_WHAT THIS TASK INVOLVES_
Copy the listing below verbatim, omitting the pictures.

_SOURCE DATA_
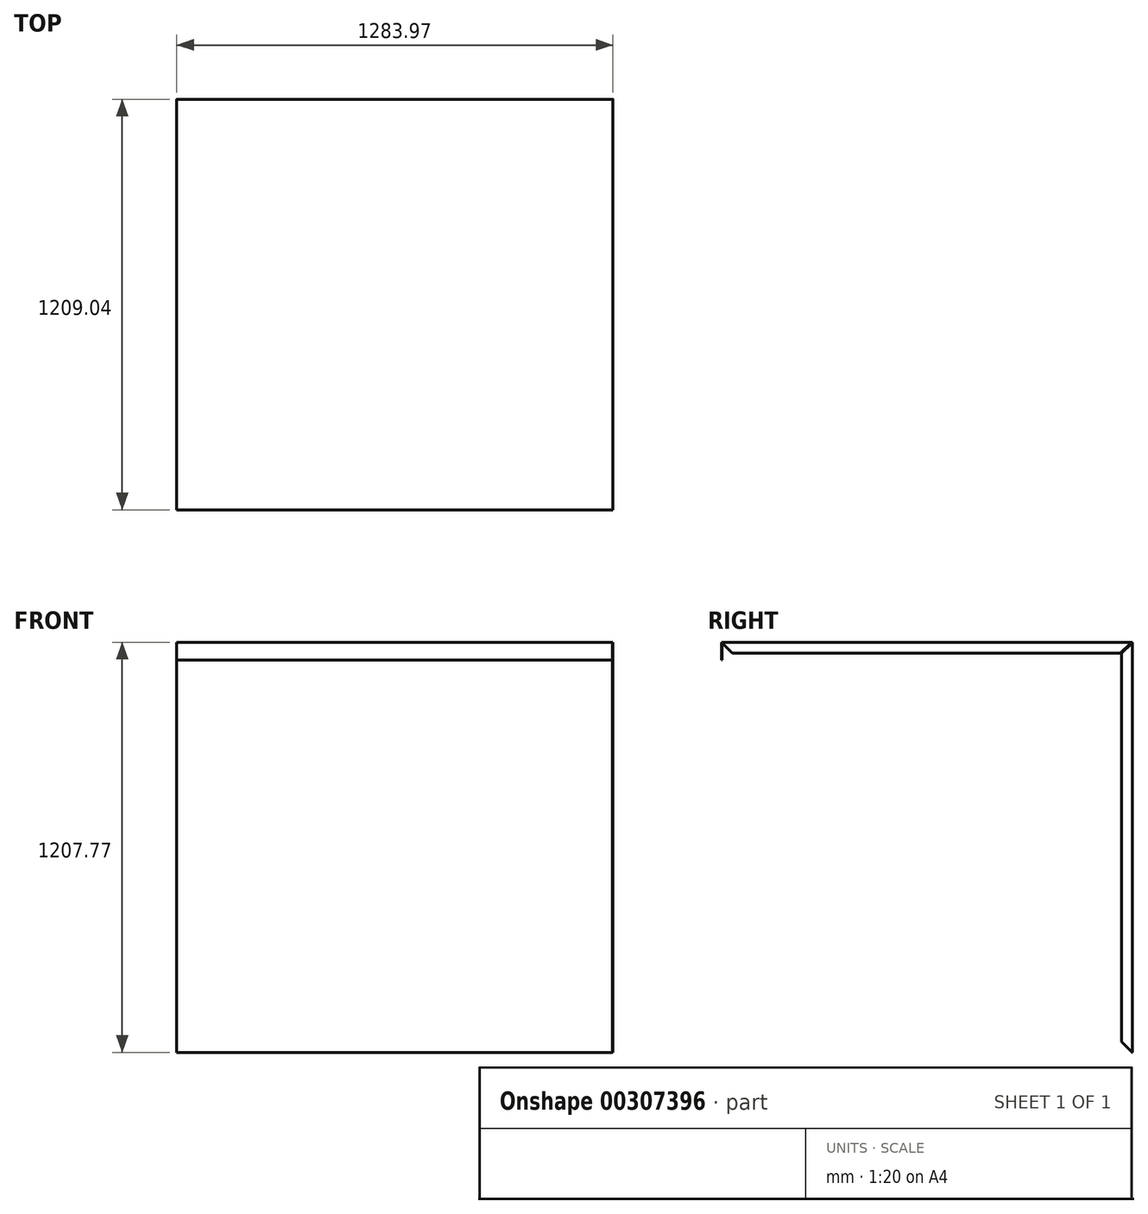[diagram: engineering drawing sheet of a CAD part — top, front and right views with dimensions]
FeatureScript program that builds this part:
annotation { "Feature Type Name" : "Feature", "Feature Type Description" : "" }
export const myFeature = defineFeature(function(context is Context, id is Id, definition is map)
    precondition{}
    {
        {
            var Q0;
            Q0=qCreatedBy(makeId("Right.planeOp"),FACE);
            var sketch = newSketch(context, id + "F0", { "sketchPlane" : qUnion([Q0])});
            skLineSegment(sketch, "E0", {"start": v(0, 0) * mm, "end": v(-1.27, 0) * mm});
            skLineSegment(sketch, "E1", {"start": v(-1.27, 0) * mm, "end": v(-1.27, 52.07) * mm});
            skLineSegment(sketch, "E2", {"start": v(-1.27, 52.07) * mm, "end": v(1207.77, 52.07) * mm});
            skLineSegment(sketch, "E3", {"start": v(1207.77, 52.07) * mm, "end": v(1207.77, -1155.7) * mm});
            skLineSegment(sketch, "E4", {"start": v(0, 0) * mm, "end": v(0, 50.8) * mm});
            skLineSegment(sketch, "E5", {"start": v(0, 50.8) * mm, "end": v(1206.5, 50.8) * mm});
            skLineSegment(sketch, "E6", {"start": v(1206.5, 50.8) * mm, "end": v(1206.5, -1155.7) * mm});
            skLineSegment(sketch, "E7", {"start": v(1206.5, -1155.7) * mm, "end": v(1207.77, -1155.7) * mm});
            skLineSegment(sketch, "E8", {"start": v(1206.5, 50.8) * mm, "end": v(1206.5, 52.07) * mm, "construction": true});
            skSolve(sketch);
        }
        {
            var Q0;
            Q0 = qSketchRegion(id + "F0", true);
            extrude(context, id + "F1", {"entities" : qUnion([Q0]), "endBound" : BoundingType.SYMMETRIC, "depth" : 1282.7 * mm});
        }
        {
            var Q0;
            Q0=makeQuery(id+"F1.opExtrude","SWEPT_EDGE",EDGE,{"disambiguationData":[OSD([sQuery(id+"F0.wireOp",EDGE,"E2"),sQuery(id+"F0.wireOp",EDGE,"E3")])]});
            fillet(context, id + "F2", {"entities" : qUnion([Q0]), "radius" : 2.54 * mm, "tangentPropagation" : true, "allowEdgeOverflow" : false});
        }
        {
            var Q0;
            Q0=makeQuery(id+"F1.opExtrude","CAP_FACE",FACE,{"disambiguationData":[OSD([sQuery(id+"F0.wireOp",EDGE,"E0"),sQuery(id+"F0.wireOp",EDGE,"E1"),sQuery(id+"F0.wireOp",EDGE,"E2"),sQuery(id+"F0.wireOp",EDGE,"E3"),sQuery(id+"F0.wireOp",EDGE,"E4"),sQuery(id+"F0.wireOp",EDGE,"E5"),sQuery(id+"F0.wireOp",EDGE,"E6"),sQuery(id+"F0.wireOp",EDGE,"E7")])],"isStart":false});
            var sketch = newSketch(context, id + "F3", { "sketchPlane" : qUnion([Q0])});
            skLineSegment(sketch, "E9", {"start": v(-1.27, 52.07) * mm, "end": v(30.48, 20.32) * mm});
            skLineSegment(sketch, "E10.1", {"start": v(-1.27, 52.07) * mm, "end": v(1205.23, 52.07) * mm});
            skLineSegment(sketch, "E11", {"start": v(-1.27, 0) * mm, "end": v(-1.27, 52.07) * mm, "construction": true});
            skArc(sketch, "E12.0", {"start": v(1207.77, 49.53) * mm, "mid": v(1207.03, 51.33) * mm, "end": v(1205.23, 52.07) * mm});
            skPoint(sketch, "E13", {"position": v(17.78, 33.02) * mm});
            skLineSegment(sketch, "E14", {"start": v(30.48, 20.32) * mm, "end": v(1172.27, 20.32) * mm});
            skLineSegment(sketch, "E15", {"start": v(1172.27, 20.32) * mm, "end": v(1204.25, 50.8) * mm});
            skLineSegment(sketch, "E16", {"start": v(1204.25, 50.8) * mm, "end": v(1206.5, 50.8) * mm});
            skLineSegment(sketch, "E17", {"start": v(1206.5, 50.8) * mm, "end": v(1206.5, 48.55) * mm});
            skLineSegment(sketch, "E18", {"start": v(1206.5, 48.55) * mm, "end": v(1176.02, 19.5) * mm});
            skLineSegment(sketch, "E19", {"start": v(1176.02, 19.5) * mm, "end": v(1176.02, -1123.95) * mm});
            skLineSegment(sketch, "E20", {"start": v(1207.77, 49.53) * mm, "end": v(1207.77, -1155.7) * mm});
            skLineSegment(sketch, "E21", {"start": v(1207.77, -1155.7) * mm, "end": v(1176.02, -1123.95) * mm});
            skLineSegment(sketch, "E22", {"start": v(1176.02, -1123.95) * mm, "end": v(1207.77, -1123.95) * mm, "construction": true});
            skLineSegment(sketch, "E23", {"start": v(30.48, 20.32) * mm, "end": v(30.48, 52.07) * mm, "construction": true});
            skLineSegment(sketch, "E24", {"start": v(1207.77, -1155.7) * mm, "end": v(1207.77, -1123.95) * mm});
            skSolve(sketch);
        }
        {
            var Q0;
            Q0 = qSketchRegion(id + "F3", true);
            extrude(context, id + "F4", {"entities" : qUnion([Q0]), "operationType" : NewBodyOperationType.ADD, "depth" : 1.27 * mm});
        }
    });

_SOLUTION TO THIS EXERCISE_
[diagram: engineering drawing sheet of a CAD part — top, front and right views with dimensions]
FeatureScript program that builds this part:
annotation { "Feature Type Name" : "Feature", "Feature Type Description" : "" }
export const myFeature = defineFeature(function(context is Context, id is Id, definition is map)
    precondition{}
    {
        {
            var Q0;
            Q0=qCreatedBy(makeId("Right.planeOp"),FACE);
            var sketch = newSketch(context, id + "F0", { "sketchPlane" : qUnion([Q0])});
            skLineSegment(sketch, "E0", {"start": v(0, 0) * mm, "end": v(-1.27, 0) * mm});
            skLineSegment(sketch, "E1", {"start": v(-1.27, 0) * mm, "end": v(-1.27, 52.07) * mm});
            skLineSegment(sketch, "E2", {"start": v(-1.27, 52.07) * mm, "end": v(1207.77, 52.07) * mm});
            skLineSegment(sketch, "E3", {"start": v(1207.77, 52.07) * mm, "end": v(1207.77, -1155.7) * mm});
            skLineSegment(sketch, "E4", {"start": v(0, 0) * mm, "end": v(0, 50.8) * mm});
            skLineSegment(sketch, "E5", {"start": v(0, 50.8) * mm, "end": v(1206.5, 50.8) * mm});
            skLineSegment(sketch, "E6", {"start": v(1206.5, 50.8) * mm, "end": v(1206.5, -1155.7) * mm});
            skLineSegment(sketch, "E7", {"start": v(1206.5, -1155.7) * mm, "end": v(1207.77, -1155.7) * mm});
            skLineSegment(sketch, "E8", {"start": v(1206.5, 50.8) * mm, "end": v(1206.5, 52.07) * mm, "construction": true});
            skSolve(sketch);
        }
        {
            var Q0;
            Q0 = qSketchRegion(id + "F0", true);
            extrude(context, id + "F1", {"entities" : qUnion([Q0]), "endBound" : BoundingType.SYMMETRIC, "depth" : 1282.7 * mm});
        }
        {
            var Q0;
            Q0=makeQuery(id+"F1.opExtrude","SWEPT_EDGE",EDGE,{"disambiguationData":[OSD([sQuery(id+"F0.wireOp",EDGE,"E2"),sQuery(id+"F0.wireOp",EDGE,"E3")])]});
            fillet(context, id + "F2", {"entities" : qUnion([Q0]), "radius" : 2.54 * mm, "tangentPropagation" : true, "allowEdgeOverflow" : false});
        }
        {
            var Q0;
            Q0=makeQuery(id+"F1.opExtrude","CAP_FACE",FACE,{"disambiguationData":[OSD([sQuery(id+"F0.wireOp",EDGE,"E0"),sQuery(id+"F0.wireOp",EDGE,"E1"),sQuery(id+"F0.wireOp",EDGE,"E2"),sQuery(id+"F0.wireOp",EDGE,"E3"),sQuery(id+"F0.wireOp",EDGE,"E4"),sQuery(id+"F0.wireOp",EDGE,"E5"),sQuery(id+"F0.wireOp",EDGE,"E6"),sQuery(id+"F0.wireOp",EDGE,"E7")])],"isStart":false});
            var sketch = newSketch(context, id + "F3", { "sketchPlane" : qUnion([Q0])});
            skLineSegment(sketch, "E9", {"start": v(-1.27, 52.07) * mm, "end": v(30.48, 20.32) * mm});
            skLineSegment(sketch, "E10.1", {"start": v(-1.27, 52.07) * mm, "end": v(1205.23, 52.07) * mm});
            skLineSegment(sketch, "E11", {"start": v(-1.27, 0) * mm, "end": v(-1.27, 52.07) * mm, "construction": true});
            skArc(sketch, "E12.0", {"start": v(1207.77, 49.53) * mm, "mid": v(1207.03, 51.33) * mm, "end": v(1205.23, 52.07) * mm});
            skPoint(sketch, "E13", {"position": v(17.78, 33.02) * mm});
            skLineSegment(sketch, "E14", {"start": v(30.48, 20.32) * mm, "end": v(1172.27, 20.32) * mm});
            skLineSegment(sketch, "E15", {"start": v(1172.27, 20.32) * mm, "end": v(1204.25, 50.8) * mm});
            skLineSegment(sketch, "E16", {"start": v(1204.25, 50.8) * mm, "end": v(1206.5, 50.8) * mm});
            skLineSegment(sketch, "E17", {"start": v(1206.5, 50.8) * mm, "end": v(1206.5, 48.55) * mm});
            skLineSegment(sketch, "E18", {"start": v(1206.5, 48.55) * mm, "end": v(1176.02, 19.5) * mm});
            skLineSegment(sketch, "E19", {"start": v(1176.02, 19.5) * mm, "end": v(1176.02, -1123.95) * mm});
            skLineSegment(sketch, "E20", {"start": v(1207.77, 49.53) * mm, "end": v(1207.77, -1155.7) * mm});
            skLineSegment(sketch, "E21", {"start": v(1207.77, -1155.7) * mm, "end": v(1176.02, -1123.95) * mm});
            skLineSegment(sketch, "E22", {"start": v(1176.02, -1123.95) * mm, "end": v(1207.77, -1123.95) * mm, "construction": true});
            skLineSegment(sketch, "E23", {"start": v(30.48, 20.32) * mm, "end": v(30.48, 52.07) * mm, "construction": true});
            skLineSegment(sketch, "E24", {"start": v(1207.77, -1155.7) * mm, "end": v(1207.77, -1123.95) * mm});
            skSolve(sketch);
        }
        {
            var Q0;
            Q0 = qSketchRegion(id + "F3", true);
            extrude(context, id + "F4", {"entities" : qUnion([Q0]), "operationType" : NewBodyOperationType.ADD, "depth" : 1.27 * mm});
        }
    });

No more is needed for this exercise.